Japanese Prime Minister Shinzo Abe’s whirlwind visit to Ottawa this weekend offers the Liberal government a rare chance to trumpet a strong international alliance in the face of unyielding strain with its two top trading partners.
Canada finds itself between a rock and a hard place with the United States and China: the Trump administration is holding firm on punitive metal tariffs while the People’s Republic’s ongoing imprisonment of two Canadian men following the arrest of Huawei’s chief financial officer in Vancouver has thwarted the Trudeau government’s Asian trade ambitions.
Abe was greeted by Prime Minister Justin Trudeau on Parliament Hill on Sunday, and the two will celebrate their successful launch late last year of the rebooted Trans-Pacific Partnership — the 11-country Pacific Rim trade alliance that was rescued after President Donald Trump withdrew the U.S. from it in January 2017, nearly killing it.
The two countries are also charter members of another international club that doesn’t include the U.S.: the Alliance for Multilateralism, a French-German initiative aimed at supporting the post-Second World War architecture — the United Nations, NATO, the World Trade Organization, and other groups — to which Trump has taken a wrecking ball.

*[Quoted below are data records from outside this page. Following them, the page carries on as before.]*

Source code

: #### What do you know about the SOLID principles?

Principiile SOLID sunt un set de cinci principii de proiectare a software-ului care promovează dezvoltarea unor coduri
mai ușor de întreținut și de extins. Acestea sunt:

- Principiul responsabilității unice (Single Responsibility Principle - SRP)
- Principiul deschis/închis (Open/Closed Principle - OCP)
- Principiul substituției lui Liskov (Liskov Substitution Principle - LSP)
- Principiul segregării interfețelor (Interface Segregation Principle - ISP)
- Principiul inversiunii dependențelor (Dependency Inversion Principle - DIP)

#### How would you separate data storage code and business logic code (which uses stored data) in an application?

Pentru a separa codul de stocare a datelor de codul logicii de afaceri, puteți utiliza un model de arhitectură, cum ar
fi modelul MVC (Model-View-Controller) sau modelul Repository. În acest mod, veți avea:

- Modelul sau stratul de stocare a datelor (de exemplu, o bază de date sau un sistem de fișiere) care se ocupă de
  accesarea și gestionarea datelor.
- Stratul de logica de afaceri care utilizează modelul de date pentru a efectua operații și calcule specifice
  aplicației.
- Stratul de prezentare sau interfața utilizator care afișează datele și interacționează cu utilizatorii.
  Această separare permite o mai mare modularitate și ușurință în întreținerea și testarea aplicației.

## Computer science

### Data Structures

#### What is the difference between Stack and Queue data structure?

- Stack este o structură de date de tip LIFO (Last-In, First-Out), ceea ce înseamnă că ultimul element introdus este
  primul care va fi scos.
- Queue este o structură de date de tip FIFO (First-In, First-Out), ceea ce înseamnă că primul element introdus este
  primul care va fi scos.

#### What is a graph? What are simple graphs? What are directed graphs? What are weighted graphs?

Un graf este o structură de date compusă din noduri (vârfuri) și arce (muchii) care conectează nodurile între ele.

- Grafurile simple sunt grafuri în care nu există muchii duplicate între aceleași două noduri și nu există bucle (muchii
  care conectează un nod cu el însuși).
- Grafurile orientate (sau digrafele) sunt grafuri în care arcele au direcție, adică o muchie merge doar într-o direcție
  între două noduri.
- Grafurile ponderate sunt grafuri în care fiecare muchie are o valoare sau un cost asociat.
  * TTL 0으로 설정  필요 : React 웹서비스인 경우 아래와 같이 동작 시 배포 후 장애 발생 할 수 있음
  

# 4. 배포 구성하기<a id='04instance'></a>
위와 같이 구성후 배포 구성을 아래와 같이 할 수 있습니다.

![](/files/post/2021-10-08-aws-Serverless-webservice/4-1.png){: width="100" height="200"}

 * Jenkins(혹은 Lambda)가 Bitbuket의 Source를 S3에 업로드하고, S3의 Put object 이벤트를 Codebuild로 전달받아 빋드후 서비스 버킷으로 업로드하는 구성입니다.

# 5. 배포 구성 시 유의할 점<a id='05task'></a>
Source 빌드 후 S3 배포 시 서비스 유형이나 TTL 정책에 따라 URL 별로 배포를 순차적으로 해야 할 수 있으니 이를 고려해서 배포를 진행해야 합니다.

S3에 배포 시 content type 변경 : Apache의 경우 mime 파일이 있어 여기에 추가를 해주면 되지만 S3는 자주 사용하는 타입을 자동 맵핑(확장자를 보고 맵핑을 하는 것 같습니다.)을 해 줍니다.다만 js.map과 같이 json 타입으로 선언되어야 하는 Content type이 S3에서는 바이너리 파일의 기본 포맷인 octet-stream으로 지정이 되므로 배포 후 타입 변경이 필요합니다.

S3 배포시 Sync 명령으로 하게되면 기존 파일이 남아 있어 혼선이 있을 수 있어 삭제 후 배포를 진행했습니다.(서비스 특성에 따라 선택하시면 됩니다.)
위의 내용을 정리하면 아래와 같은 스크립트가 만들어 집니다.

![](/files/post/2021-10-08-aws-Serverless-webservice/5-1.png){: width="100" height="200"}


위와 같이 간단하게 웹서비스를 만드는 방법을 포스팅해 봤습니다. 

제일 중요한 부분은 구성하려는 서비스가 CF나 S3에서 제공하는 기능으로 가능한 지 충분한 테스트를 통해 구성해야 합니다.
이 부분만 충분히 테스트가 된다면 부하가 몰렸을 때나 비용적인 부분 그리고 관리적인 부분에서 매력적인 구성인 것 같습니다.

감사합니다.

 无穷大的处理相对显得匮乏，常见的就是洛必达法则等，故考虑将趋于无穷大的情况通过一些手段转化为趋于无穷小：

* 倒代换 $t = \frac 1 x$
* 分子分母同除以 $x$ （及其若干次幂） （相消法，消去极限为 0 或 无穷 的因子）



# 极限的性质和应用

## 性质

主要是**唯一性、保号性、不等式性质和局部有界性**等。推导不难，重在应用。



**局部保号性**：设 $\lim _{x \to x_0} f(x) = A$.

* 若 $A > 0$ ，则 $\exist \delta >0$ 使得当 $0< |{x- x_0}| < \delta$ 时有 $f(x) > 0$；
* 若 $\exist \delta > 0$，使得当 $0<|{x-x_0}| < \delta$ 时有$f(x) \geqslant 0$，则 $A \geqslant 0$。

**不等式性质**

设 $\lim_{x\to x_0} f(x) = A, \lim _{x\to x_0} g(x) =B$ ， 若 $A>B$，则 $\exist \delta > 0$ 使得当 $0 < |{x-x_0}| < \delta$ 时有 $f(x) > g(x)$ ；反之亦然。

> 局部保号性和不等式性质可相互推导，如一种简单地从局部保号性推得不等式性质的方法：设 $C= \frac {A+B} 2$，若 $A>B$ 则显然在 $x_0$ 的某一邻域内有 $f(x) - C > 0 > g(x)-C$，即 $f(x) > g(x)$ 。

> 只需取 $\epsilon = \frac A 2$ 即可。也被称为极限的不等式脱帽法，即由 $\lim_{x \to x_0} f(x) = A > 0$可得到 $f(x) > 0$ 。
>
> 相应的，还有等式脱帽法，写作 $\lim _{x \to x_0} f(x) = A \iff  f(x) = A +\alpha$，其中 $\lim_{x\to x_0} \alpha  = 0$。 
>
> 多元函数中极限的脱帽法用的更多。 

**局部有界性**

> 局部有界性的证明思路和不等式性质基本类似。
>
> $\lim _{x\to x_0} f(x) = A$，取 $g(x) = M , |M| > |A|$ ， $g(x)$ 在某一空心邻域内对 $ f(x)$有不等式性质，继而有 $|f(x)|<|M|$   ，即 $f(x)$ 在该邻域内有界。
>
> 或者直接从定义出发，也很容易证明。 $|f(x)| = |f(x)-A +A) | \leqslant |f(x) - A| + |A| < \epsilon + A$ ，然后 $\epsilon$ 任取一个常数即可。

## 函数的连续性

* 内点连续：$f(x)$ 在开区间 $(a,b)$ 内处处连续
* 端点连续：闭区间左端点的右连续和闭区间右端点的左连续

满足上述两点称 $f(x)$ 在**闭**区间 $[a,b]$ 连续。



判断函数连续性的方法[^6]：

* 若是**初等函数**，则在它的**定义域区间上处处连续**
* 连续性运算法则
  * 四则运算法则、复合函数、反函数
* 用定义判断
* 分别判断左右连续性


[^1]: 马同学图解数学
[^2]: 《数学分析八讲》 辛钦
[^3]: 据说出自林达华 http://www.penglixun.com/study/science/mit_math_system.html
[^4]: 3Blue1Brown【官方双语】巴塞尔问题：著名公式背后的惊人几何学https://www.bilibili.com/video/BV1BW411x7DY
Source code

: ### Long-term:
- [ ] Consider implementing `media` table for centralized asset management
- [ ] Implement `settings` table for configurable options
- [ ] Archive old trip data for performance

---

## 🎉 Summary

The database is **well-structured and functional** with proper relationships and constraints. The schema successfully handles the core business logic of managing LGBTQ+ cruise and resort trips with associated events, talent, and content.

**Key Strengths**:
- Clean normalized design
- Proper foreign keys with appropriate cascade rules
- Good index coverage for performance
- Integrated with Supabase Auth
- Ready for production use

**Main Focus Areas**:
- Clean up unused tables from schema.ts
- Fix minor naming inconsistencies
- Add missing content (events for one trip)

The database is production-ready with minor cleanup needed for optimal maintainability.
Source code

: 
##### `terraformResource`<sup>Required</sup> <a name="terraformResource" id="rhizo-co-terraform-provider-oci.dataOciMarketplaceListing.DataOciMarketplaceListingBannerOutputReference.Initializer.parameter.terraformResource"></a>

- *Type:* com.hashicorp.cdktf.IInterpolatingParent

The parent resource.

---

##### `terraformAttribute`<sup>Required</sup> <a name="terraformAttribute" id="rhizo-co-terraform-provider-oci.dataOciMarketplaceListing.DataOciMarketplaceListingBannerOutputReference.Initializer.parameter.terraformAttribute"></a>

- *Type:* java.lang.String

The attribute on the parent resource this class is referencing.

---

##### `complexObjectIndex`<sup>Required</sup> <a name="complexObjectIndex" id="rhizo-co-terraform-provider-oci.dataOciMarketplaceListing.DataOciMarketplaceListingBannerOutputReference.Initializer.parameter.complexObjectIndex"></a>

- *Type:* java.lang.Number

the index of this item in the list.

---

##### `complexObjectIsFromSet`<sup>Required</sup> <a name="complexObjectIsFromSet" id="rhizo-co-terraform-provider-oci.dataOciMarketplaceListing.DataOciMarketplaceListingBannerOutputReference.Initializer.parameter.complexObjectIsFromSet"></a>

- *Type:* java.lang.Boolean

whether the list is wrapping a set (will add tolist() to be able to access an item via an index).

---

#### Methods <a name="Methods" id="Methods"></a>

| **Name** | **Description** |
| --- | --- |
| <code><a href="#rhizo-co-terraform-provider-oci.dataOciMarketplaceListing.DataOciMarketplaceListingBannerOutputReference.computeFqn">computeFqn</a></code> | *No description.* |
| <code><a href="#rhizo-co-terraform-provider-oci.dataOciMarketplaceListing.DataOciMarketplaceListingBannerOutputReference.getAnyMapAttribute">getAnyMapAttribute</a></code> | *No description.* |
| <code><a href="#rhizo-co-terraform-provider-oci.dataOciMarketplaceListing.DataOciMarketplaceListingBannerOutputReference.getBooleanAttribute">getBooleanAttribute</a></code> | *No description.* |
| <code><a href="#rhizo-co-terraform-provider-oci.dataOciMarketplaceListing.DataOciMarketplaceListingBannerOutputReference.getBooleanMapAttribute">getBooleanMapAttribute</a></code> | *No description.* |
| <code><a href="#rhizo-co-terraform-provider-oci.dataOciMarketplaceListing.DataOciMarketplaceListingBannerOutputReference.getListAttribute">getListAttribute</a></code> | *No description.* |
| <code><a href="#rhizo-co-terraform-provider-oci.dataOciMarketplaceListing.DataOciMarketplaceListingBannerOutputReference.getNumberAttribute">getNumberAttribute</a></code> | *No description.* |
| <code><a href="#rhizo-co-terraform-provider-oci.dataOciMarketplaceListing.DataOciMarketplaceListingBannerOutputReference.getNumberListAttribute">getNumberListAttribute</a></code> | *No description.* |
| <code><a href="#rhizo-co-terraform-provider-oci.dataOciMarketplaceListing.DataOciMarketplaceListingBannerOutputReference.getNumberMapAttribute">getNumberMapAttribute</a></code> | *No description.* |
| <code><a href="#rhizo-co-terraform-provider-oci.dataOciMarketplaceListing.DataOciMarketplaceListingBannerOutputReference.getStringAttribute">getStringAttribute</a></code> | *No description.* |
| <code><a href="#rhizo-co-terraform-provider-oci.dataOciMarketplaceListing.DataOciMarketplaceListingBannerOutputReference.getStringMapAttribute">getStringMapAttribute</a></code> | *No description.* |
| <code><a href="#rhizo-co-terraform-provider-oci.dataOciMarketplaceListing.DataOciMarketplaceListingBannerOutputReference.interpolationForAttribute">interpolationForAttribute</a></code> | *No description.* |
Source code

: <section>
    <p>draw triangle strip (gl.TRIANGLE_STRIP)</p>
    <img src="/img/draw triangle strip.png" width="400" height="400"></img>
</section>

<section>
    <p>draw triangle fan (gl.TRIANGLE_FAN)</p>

Abe is to host the G20 summit in June and will join Trudeau at the G7 leaders’ gathering in France in late August, and while Trump’s seat at those two multilateral tables is guaranteed, continuing U.S. participation is no longer a given with its mercurial president.
International Trade Minister Jim Carr, who met Abe in Japan in January and will accompany Trudeau on Sunday, said the summit is about reinforcing strong Japanese-Canadian ties that have only flourished more since the new TPP.
“The Americans chose for their own reasons not to be part of that group,” Carr said in an interview Saturday.
“Our interest is to take advantage of the ratification of this agreement in our countries, to deepen the trading relationship, which we are already doing,” he said, citing increased exports of Canadian beef, pork and heavy machinery to Japan.
Abe arrived in Ottawa on Saturday, hours after playing a round of golf with Trump at his Virginia course on a visit that demonstrated personal bonhomie but bore no fruit towards advancing a U.S.-Japan trade deal to replace the TPP that Trump abandoned.
Japan, like Canada, is also suffering under Trump’s punitive tariffs on steel and aluminum imports, and is facing the threat of more tariffs on its automobiles. Trudeau and his cabinet have branded the Trump tariffs illegal and insulting.
Carr said the Abe-Trudeau bond is also strong and that it will help “set the stage” for this summer’s round of multilateral summitry — foreign trips that will be Trudeau’s last before Parliament breaks in June ahead of the October election.
“We are agreed that the rules-based multilateral trading order is in the interest of all of those nations who have benefited from post-war freer trading relationships among countries. We believe that rules-based trading systems create growth and create jobs,” said Carr.
Carr will join Abe and Trudeau for a luncheon with business leaders before departing Ottawa.